### ASSIGNED TASK
Arrange the lines of the records as a Markdown table with the columns No. and Line, numbering each row and leaving out blank lines. Begin at the start of the records and stop after the line that contains "ndige apps en websites".

Saved data entries:
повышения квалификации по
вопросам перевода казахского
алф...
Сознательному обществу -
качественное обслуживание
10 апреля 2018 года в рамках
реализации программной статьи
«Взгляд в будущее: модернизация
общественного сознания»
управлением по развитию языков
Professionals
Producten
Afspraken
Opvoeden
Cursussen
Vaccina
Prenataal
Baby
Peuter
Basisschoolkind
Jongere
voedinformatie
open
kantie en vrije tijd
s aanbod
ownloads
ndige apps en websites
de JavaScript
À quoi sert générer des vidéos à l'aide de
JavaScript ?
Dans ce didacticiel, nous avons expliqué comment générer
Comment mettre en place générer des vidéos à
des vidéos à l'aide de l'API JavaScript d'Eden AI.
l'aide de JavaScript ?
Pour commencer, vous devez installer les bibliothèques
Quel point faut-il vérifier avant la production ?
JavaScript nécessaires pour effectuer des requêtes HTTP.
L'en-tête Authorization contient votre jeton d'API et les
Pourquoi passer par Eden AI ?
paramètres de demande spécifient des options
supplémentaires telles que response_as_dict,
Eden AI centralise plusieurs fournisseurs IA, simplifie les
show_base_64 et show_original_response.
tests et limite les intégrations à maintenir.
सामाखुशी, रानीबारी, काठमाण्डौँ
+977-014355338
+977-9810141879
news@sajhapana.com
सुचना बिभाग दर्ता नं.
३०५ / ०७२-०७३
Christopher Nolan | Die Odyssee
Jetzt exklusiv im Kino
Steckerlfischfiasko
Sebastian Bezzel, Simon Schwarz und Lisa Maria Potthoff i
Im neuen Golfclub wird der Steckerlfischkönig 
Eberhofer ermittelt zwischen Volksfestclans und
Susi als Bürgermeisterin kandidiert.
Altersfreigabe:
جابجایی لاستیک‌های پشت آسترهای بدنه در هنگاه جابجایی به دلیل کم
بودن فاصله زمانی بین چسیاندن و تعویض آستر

### TASK ANSWER
| No. | Line |
|---|---|
| 1 | повышения квалификации по |
| 2 | вопросам перевода казахского |
| 3 | алф... |
| 4 | Сознательному обществу - |
| 5 | качественное обслуживание |
| 6 | 10 апреля 2018 года в рамках |
| 7 | реализации программной статьи |
| 8 | «Взгляд в будущее: модернизация |
| 9 | общественного сознания» |
| 10 | управлением по развитию языков |
| 11 | Professionals |
| 12 | Producten |
| 13 | Afspraken |
| 14 | Opvoeden |
| 15 | Cursussen |
| 16 | Vaccina |
| 17 | Prenataal |
| 18 | Baby |
| 19 | Peuter |
| 20 | Basisschoolkind |
| 21 | Jongere |
| 22 | voedinformatie |
| 23 | open |
| 24 | kantie en vrije tijd |
| 25 | s aanbod |
| 26 | ownloads |
| 27 | ndige apps en websites |